In other sections, different breeds of animals are given contrasted treatments. A hammerhead fish is seen swimming, through the lens of an underwater telescopic camera, whereas a trout is mostly shown dead in the hands of a proud fisherman and a lobster is represented cooked on a service plate. The photographs in these three categories of fishes provide more than three different kinds of specimens. They bring in competing regimes of animal representation each with its own pictorial conventions (underwater, amateur and food photography). They are also bound to specific social practices of photography. In the world of ImageNet, a hammerhead fish is an object of scientific observation, a trout is a dead trophy one posts on a Flickr group and a lobster illustrates a restaurant menu. Photographs bring always more than an ideal entity to the dataset. They encode socio-technical practices of representation and circulation. The photographic object gives always too much and too little to the classification. The photograph never adheres fully to the label and exceeds its meaning. This makes the dataset discriminatory, uncertain and wobbly.
Dialogue
The scale of contemporary datasets, the speed at which they need to be produced, the specific ways of seeing they impose onto the annotators, the uncritical recycling of taxonomies and the treatment of the photograph as an object that can represent categories are among the major factors that generate tensions in the learning of vision. These tensions are the object of an increasing awareness within the computer vision community, and as a recent post on the ImageNet website testifies, research efforts are undertaken to 'mitigate' these concerns constructively. However, it remains that computer science has an epistemic monopoly on the visual training of machines. As the model of vision that subtends the relation between words and images in the digital world is of uttermost importance, it becomes urgent to find a common language to speak about – and act upon - this technology. As computer vision raises issues that are far larger than its disciplinary boundaries, it needs to open itself to dialogue. Which confronts an institution of photography such as The Photographers' Gallery with the following challenge: to cultivate modes of learning informed by the practices of computer scientists while remaining critical of the assumptions that underpin their knowledge. To resist the temptation to give technologists the full authority on the subject while engaging with the techniques they have created.

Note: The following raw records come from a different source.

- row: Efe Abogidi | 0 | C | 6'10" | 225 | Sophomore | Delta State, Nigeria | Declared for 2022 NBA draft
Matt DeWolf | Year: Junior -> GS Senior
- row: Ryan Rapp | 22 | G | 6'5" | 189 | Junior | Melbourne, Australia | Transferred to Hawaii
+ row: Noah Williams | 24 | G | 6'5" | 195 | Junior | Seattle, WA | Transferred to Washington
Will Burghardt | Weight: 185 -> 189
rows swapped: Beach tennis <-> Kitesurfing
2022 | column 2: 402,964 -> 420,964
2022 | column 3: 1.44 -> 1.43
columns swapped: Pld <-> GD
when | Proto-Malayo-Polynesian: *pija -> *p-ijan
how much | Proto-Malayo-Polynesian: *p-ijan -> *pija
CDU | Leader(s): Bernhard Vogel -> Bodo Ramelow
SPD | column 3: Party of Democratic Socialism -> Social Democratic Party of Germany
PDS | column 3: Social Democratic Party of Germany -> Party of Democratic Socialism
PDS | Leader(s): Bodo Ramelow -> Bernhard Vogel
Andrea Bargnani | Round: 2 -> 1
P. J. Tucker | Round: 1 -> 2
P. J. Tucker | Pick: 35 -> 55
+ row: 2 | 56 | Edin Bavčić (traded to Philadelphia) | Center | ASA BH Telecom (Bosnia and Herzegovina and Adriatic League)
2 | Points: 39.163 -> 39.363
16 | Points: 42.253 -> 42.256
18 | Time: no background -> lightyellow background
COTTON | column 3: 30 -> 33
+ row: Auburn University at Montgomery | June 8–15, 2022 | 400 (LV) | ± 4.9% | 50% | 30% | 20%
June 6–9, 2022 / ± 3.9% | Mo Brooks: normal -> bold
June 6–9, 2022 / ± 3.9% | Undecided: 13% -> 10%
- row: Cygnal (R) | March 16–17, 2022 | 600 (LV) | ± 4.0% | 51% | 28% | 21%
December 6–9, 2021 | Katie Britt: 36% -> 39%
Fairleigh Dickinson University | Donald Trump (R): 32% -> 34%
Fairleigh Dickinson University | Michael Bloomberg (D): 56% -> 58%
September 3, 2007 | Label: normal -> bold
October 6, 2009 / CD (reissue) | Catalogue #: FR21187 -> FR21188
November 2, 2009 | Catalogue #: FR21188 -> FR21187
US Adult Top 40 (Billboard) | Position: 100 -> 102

The photographic institution needs to firmly highlight the role of the various processes of mediation of photography in the training of visual algorithms: to curate images, to assemble datasets, to look and describe photographs, to design classifications are ways to make computer vision as much as writing code. The complexity of photographic objects and practices creates a need for discourses and engagements that interfere with computer vision's questions and inflect its trajectory. It gives some urgency to finding a ground for understanding and learning how machines learn to see that exceeds the confines of the AI lab and extends the limits of the white walls of the gallery.